Will climbs into bed. "Dude this is the third night in twenty-eight days that I haven't slept with a 6'10" chick with a g-string on!" he laughs. I laugh, too. I'm sorry. I know he's the devil and all, but Will's totally been bringing the funny lately. I can't resist the funny. Will and Mike compare Big Brother to prison, but agree that there's more sex in prison. ["I really took that as a hint that Mike wanted to have some 'prison sex' with Will. Because Mike wants to have ten thousand of Will's babies." -- Wing Chun]
Kent says that people are really missing their families, and as if on cue (the magic of editing!), Nicole cries that she misses her husband. She'd give up "food for the rest of the week" to hear from him. This is so leading up to the America's Choice Phone Call From Home Luxury Extravaganza. Please let Will get a call from his tortoise. Please let Will get a call from his tortoise. Actually, that reminds me: you know how Will's mother was saying that Will's love of animals proves that he's not evil, and whatnot? I've been reading Helter Skelter, Vincent Bugliosi's book about Charles Manson, and Charles Manson really, really loved animals. More than people. So, I don't know how strong an argument that is for Will's humanity. Not that Will's anywhere near as bad as Charles Manson. You know what I mean. ["You know who else loves animals? Bill Maher. To me, he's just as evil as Will and Charles Manson combined." -- Wing Chun]

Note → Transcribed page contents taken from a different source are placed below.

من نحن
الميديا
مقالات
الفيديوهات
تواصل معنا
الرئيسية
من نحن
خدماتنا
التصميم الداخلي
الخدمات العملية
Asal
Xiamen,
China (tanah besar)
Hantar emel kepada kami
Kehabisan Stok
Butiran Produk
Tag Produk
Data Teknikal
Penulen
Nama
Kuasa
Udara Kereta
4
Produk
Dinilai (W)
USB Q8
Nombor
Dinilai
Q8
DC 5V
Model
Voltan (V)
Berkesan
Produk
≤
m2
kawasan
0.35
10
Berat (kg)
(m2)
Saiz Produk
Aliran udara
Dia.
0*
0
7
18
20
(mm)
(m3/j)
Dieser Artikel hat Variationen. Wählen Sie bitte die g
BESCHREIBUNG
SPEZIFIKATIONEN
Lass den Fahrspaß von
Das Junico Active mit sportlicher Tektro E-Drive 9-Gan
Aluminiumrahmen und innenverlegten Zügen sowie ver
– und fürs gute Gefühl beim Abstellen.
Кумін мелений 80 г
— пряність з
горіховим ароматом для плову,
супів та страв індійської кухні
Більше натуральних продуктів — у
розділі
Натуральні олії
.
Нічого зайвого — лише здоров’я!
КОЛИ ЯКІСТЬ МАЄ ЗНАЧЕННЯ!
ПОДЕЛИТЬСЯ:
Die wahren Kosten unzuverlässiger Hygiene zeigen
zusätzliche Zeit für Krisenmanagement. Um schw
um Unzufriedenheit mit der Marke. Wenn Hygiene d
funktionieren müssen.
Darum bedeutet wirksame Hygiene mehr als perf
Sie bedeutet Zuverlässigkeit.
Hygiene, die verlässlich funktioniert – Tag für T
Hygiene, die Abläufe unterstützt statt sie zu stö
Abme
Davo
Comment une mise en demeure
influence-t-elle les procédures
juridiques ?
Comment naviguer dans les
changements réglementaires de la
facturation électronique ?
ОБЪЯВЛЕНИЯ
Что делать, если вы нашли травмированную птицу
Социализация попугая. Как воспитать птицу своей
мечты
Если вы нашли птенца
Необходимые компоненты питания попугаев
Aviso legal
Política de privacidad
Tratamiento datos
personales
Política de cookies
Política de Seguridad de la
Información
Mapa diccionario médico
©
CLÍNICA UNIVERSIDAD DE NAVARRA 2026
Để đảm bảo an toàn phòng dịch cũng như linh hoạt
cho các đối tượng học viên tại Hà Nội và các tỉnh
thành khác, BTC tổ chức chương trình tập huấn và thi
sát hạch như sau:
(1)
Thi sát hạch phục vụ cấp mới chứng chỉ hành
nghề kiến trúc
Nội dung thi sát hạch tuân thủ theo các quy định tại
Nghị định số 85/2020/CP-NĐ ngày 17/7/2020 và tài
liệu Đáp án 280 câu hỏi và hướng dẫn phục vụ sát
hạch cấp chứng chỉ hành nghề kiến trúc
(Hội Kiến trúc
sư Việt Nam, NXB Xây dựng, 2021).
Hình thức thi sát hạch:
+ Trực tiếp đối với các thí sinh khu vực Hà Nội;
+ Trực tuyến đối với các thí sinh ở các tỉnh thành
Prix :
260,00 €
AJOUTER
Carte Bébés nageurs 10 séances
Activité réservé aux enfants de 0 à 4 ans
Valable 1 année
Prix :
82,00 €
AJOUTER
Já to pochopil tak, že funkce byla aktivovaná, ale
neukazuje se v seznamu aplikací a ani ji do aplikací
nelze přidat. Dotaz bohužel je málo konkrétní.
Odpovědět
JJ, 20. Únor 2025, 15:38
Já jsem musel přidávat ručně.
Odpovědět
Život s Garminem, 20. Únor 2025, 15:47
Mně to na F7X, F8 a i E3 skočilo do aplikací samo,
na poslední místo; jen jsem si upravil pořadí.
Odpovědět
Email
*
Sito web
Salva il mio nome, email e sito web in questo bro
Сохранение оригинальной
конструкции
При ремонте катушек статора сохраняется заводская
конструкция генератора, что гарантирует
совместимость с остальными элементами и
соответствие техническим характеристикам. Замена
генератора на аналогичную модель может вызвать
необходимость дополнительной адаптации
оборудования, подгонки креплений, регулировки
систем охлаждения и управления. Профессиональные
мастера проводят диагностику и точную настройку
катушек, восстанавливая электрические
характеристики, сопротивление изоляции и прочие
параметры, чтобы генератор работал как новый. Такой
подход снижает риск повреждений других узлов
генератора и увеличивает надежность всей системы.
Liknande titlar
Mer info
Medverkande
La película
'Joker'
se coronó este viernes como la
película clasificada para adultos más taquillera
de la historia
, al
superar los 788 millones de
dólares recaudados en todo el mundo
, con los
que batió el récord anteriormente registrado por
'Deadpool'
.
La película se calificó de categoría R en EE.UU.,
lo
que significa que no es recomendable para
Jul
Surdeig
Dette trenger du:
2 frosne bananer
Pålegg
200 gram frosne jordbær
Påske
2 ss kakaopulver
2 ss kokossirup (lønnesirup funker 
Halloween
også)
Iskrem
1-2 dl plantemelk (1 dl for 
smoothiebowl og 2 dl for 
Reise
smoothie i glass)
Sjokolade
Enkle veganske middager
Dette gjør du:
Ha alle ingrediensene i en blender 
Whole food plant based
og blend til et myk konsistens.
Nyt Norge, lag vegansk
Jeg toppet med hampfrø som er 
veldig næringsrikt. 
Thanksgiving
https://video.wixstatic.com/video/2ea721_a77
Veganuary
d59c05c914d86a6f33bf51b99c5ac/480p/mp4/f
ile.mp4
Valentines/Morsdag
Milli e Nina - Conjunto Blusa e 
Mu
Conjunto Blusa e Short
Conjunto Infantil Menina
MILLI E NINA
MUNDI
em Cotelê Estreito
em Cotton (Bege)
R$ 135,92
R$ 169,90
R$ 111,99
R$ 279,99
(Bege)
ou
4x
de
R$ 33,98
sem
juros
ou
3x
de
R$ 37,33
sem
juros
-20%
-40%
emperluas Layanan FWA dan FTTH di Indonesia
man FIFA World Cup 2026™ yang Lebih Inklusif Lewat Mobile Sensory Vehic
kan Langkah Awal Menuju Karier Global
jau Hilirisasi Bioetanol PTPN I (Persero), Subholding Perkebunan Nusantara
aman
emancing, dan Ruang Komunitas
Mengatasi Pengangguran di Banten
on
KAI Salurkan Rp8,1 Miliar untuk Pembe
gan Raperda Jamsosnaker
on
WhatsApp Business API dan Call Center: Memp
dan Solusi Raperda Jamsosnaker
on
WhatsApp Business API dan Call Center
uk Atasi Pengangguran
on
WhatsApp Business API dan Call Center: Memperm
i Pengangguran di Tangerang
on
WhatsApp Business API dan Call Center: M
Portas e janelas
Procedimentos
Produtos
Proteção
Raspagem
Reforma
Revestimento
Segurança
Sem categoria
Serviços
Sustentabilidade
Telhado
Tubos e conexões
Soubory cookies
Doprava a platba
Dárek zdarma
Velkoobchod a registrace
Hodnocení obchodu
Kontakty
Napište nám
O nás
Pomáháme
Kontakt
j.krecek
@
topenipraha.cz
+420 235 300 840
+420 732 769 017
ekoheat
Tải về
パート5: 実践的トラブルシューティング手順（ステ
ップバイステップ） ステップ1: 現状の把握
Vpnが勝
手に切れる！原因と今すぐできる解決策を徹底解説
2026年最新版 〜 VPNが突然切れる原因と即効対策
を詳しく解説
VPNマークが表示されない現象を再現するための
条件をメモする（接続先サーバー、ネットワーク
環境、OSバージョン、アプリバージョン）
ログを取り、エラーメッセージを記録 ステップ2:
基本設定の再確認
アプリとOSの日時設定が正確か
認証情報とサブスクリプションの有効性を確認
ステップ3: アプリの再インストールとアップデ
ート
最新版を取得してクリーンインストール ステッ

Oh, right. America's Choice. Whatever. The housemates all play to the camera in hopes of getting to talk to their loved ones, even though it's really too late to affect the voting. Their begging is interspersed with more talk about how hot Hardy is. I never thought I'd be saying this, but enough with the Hardy is Hot rigmarole, already. I get it. He's good-looking. America wants to lick him. Whatever! I hate Tuesdays. Nothing. Ever. Happens. Anyway, at this point, Bunky and Nicole have a very amusing conversation, comparing Hardy to a zucchini. Allow me to paraphrase: say you get stranded on a desert island, and the only thing to eat is zucchini. And you don't like zucchini. And even if you did, you "can't eat the zucchini." So you don't eat the zucchini. But the longer you're on the island, the better the zucchini looks. And soon, you're dying to eat the zucchini. And "every once in a while, the zucchini touches you!" Bunky and Nicole riff hilariously about the allure of the zucchini. "Zucchini is better than nothing," Bunky says. Poor Hardy. Reduced to a green, phallic-shaped vegetable.